Divergent Talent Group (DTG)’s Welsh points out that there was a tendency for casting directors in the past to “tell clients to say they were not autistic or had ADHD, as they thought it might lose them the job.”
He points out that some of the industry’s biggest and best talent are neurodivergent, citing the openly-dyslexic Steven Spielberg and Steve McQueen, or Greta Gerwig, who was diagnosed with ADHD as an adult. Welsh understands all too well what Barbie auteur Gerwig would have gone through, having started his career as a multi-hyphenate who became disillusioned, “finding myself having intense periods of hyper focus on one thing, and then losing interest.”
“When I was an actor, I’d be up for ‘gross misconduct’ for messing about on stage and that was because of a condition I didn’t know I had at that point,” he says. “I had this meandering career. I was finding myself thinking about what I wanted my life to look like and being an artist wasn’t part of that anymore.”
It wasn’t until he was diagnosed with ADHD during the pandemic and simultaneously became a father that Welsh realized he could help others who had been in his position.
His agency dedicated to neurodivergent talent has been running for more than two years now and has flourished. Welsh says the response to “an idea I had in a sushi bar” has been “overwhelming.” He is very strict about limiting his client numbers so that he can give due care and attention, and says buyers who used to “not even know the definition of neurodivergent” now have a “readiness to do this.”
Welsh is a firm believer in the “purple pound” — the idea that one must make the business case for better representation as well as the moral one. “You have to show it makes business sense and is not just a good thing to do,” he says.
Comparable with Dyson, Welsh represents his clients in a traditional sense, but also advocates for their needs, taking a holistic approach. “If one of my actors is cast in a TV show then then we will always provide access consultancy on the script, for example, to ensure that the representation feels authentic,” he explains.
Paradigm shifts
Welsh is meeting with his company’s advisory board later this month to outline more ideas to grow the company, and says his biggest hope is “that there has been a paradigm shift from two years ago when this stuff was alien to people.”
Welsh, Roach, Johnson, Fernandez and others in this space are leaning in to this shift, pushing against that “disgusting” term floated by the Australian theatrical agent supremo Peggy Ramsay.
They are battling against the prejudices that have both overtly and covertly impacted the TV and film sector for decades, trying to imbue structure into an industry that has traditionally been built on informalities to the detriment of people from under-represented backgrounds.
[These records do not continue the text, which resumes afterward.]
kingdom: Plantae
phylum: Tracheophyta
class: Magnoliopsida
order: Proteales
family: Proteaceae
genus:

By normalizing such practices, training access co-ordinators and stressing the need for disabled people to be represented in a way that makes their condition incidental to a role, they hope to ride the sea change.
Dyson knows that it takes a group effort. She becomes “really angry” as she recalls a lack of “real action” from the people at the top during her three-decade tenure as a changemaker, which only makes her more determined. “There have been masses of initiatives, conference speeches and spotlighting with all the broadcasters, but what they fail to grasp is the need for a mechanism to make it happen,” she says. “My dream is that disability will be so integrated as to be completely unremarkable.”
And, with that, Dyson lays down a marker. The agent’s role will be crucial in the future of disabled talent.